## WHAT THE EXERCISE ASKS
Pull out every line below holding the word "Colombia".

## EXERCISE MATERIAL
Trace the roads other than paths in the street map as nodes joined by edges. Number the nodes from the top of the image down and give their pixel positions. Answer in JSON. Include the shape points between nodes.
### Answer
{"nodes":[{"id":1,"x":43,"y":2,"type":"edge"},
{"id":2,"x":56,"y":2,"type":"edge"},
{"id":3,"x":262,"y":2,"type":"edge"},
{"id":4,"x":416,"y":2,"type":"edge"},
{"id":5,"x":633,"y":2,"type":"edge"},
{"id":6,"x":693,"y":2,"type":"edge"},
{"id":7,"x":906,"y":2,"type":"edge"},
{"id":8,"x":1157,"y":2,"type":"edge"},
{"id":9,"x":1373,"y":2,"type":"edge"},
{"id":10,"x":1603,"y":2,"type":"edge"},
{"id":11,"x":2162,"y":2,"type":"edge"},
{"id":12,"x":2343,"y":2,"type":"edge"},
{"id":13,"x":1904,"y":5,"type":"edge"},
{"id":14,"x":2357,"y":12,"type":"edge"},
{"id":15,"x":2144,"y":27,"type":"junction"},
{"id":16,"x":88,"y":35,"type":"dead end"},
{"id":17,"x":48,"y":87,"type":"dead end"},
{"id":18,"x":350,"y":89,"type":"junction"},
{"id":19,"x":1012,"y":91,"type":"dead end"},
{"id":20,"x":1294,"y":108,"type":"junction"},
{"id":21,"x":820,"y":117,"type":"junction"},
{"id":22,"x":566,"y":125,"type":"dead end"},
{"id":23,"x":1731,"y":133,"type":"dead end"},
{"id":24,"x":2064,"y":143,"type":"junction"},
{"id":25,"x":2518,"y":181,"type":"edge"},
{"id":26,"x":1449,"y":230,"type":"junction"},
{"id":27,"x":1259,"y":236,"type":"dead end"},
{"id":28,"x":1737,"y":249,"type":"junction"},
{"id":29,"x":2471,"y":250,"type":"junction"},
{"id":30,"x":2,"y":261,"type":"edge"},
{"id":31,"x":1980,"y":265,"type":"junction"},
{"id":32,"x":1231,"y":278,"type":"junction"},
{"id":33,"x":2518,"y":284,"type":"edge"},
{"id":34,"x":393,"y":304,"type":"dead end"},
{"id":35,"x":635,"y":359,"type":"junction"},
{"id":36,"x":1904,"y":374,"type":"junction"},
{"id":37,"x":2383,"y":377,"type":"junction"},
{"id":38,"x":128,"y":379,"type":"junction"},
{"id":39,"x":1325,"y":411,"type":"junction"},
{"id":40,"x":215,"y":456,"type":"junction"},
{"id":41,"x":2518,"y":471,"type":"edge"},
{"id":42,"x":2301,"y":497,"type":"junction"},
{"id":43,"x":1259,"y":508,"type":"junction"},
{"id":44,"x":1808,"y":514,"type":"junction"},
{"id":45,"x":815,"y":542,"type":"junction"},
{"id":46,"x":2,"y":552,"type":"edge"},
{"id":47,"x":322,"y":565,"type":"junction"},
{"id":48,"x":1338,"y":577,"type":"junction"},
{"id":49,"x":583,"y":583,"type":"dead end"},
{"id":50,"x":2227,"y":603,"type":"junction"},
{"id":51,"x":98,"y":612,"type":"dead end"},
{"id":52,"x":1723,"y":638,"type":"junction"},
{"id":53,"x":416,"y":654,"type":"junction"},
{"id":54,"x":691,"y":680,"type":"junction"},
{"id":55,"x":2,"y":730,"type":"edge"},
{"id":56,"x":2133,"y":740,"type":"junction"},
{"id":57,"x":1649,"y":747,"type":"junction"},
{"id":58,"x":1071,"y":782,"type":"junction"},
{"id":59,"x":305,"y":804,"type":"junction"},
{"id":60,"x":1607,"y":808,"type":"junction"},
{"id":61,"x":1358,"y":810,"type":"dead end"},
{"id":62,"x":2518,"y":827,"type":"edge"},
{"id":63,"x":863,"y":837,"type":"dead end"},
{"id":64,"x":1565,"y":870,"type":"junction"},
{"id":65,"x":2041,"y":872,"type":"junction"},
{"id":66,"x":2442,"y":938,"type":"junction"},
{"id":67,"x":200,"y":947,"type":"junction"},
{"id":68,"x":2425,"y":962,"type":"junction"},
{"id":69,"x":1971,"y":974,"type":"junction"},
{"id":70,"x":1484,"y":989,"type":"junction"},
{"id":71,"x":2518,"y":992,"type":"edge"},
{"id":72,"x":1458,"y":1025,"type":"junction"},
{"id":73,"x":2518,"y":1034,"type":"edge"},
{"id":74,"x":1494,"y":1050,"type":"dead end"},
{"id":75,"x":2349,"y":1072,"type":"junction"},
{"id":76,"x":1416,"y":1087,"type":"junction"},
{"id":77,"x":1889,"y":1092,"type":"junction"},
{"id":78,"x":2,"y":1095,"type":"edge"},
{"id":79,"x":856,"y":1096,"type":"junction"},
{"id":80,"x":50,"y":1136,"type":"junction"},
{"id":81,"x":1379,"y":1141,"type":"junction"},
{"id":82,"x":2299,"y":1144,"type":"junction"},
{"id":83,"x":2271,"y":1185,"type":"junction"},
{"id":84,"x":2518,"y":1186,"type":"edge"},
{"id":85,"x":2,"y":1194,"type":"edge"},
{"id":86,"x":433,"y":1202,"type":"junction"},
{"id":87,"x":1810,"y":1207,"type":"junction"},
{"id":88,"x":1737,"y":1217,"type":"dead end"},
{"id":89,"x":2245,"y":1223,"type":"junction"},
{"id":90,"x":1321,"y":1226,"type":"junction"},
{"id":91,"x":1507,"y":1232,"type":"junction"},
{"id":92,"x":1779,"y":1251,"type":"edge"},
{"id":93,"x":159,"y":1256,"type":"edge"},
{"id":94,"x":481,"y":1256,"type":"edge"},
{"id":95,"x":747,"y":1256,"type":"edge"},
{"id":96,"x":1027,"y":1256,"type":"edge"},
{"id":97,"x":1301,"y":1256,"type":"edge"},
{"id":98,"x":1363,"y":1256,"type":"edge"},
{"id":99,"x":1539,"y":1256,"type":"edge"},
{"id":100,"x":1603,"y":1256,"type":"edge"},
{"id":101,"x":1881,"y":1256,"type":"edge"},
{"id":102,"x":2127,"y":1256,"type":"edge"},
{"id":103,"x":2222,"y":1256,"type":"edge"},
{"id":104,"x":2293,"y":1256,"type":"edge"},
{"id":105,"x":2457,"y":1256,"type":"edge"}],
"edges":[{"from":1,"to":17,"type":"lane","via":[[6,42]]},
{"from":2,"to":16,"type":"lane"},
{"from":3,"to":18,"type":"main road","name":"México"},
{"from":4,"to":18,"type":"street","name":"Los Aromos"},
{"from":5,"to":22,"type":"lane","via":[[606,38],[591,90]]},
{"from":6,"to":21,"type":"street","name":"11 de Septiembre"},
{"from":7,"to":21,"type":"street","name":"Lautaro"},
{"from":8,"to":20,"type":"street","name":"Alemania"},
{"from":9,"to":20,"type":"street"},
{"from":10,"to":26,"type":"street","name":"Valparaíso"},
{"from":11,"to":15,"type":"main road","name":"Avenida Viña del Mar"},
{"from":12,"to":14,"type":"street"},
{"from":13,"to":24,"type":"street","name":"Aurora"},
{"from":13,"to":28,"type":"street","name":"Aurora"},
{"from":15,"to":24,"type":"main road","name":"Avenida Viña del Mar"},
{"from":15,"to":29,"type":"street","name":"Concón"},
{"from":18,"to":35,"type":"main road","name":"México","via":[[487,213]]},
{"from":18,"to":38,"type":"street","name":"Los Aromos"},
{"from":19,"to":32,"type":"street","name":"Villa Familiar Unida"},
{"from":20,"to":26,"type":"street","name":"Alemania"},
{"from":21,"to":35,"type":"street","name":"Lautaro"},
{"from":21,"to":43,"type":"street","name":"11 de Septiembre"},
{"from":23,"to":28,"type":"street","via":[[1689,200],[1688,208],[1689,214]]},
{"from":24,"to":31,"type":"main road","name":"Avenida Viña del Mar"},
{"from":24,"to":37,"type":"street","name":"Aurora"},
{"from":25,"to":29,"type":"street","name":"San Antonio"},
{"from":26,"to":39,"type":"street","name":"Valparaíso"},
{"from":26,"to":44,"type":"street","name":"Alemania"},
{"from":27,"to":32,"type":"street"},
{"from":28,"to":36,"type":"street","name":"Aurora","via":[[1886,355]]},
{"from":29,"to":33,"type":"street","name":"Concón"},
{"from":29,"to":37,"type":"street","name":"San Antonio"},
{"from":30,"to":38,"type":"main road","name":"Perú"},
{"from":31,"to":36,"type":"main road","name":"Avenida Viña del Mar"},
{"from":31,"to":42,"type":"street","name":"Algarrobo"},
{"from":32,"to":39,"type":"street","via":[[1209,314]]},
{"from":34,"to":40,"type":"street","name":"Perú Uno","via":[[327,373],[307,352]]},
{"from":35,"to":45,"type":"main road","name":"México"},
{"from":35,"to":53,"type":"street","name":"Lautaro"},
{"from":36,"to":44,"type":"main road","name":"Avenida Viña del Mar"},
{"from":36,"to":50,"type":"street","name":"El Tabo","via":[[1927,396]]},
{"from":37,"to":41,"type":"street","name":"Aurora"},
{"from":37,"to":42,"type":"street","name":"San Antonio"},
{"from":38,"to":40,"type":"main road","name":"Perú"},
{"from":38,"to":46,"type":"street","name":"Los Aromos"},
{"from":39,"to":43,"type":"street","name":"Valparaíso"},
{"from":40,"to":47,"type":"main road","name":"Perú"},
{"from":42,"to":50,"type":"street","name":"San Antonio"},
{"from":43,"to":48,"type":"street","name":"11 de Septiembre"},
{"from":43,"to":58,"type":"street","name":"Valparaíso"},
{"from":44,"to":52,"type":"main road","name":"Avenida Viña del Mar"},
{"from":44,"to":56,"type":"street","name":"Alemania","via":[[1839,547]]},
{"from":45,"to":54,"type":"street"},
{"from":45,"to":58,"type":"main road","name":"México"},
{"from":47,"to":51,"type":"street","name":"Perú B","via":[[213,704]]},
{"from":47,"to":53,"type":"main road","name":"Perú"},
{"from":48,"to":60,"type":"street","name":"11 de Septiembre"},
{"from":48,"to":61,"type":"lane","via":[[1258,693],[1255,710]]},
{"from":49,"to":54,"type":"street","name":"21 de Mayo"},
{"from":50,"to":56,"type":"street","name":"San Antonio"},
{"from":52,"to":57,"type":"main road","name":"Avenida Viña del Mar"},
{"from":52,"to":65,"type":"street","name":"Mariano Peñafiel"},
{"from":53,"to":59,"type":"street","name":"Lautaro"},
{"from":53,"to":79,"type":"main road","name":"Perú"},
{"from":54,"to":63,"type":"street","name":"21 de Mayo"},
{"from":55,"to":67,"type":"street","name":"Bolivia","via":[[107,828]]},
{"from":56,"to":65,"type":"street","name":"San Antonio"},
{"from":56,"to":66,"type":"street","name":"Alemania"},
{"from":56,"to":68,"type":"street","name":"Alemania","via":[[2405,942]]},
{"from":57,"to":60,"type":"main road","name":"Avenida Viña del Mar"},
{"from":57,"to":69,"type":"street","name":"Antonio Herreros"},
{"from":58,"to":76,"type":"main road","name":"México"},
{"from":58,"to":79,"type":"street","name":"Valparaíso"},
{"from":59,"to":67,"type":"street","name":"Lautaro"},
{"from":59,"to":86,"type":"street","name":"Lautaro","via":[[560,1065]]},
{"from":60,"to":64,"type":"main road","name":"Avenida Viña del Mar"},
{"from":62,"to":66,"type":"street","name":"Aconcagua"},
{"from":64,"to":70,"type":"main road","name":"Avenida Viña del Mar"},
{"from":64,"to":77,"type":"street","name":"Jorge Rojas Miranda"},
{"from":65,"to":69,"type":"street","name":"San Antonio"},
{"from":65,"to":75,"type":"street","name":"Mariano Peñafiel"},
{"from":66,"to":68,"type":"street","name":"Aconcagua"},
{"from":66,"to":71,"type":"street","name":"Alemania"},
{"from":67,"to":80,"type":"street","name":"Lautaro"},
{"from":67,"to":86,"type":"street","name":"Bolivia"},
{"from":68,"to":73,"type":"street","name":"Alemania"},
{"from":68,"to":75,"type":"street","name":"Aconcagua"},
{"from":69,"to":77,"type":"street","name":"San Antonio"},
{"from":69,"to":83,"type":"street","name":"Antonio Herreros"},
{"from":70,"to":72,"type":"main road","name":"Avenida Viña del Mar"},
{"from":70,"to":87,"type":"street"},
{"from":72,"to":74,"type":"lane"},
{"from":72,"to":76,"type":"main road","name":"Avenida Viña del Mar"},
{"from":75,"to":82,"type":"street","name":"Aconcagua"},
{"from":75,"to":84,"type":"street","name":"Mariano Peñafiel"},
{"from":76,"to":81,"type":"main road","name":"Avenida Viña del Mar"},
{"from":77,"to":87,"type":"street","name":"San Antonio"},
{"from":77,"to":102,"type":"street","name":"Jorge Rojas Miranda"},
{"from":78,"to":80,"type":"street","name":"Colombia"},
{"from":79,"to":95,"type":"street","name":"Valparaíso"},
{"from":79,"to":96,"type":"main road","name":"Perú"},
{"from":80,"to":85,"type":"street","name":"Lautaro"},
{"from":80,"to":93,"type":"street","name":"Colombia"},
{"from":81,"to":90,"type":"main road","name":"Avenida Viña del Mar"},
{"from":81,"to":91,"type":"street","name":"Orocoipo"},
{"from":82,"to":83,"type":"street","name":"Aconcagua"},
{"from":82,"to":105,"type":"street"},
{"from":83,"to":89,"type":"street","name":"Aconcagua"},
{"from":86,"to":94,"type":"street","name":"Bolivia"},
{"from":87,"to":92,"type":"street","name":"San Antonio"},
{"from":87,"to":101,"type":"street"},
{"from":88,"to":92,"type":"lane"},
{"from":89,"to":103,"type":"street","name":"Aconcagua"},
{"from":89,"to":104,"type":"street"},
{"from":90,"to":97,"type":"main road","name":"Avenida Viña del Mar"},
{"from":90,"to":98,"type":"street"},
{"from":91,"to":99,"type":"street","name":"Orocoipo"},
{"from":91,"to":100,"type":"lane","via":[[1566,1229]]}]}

## ANSWER SECTION
{"from":78,"to":80,"type":"street","name":"Colombia"},
{"from":80,"to":93,"type":"street","name":"Colombia"},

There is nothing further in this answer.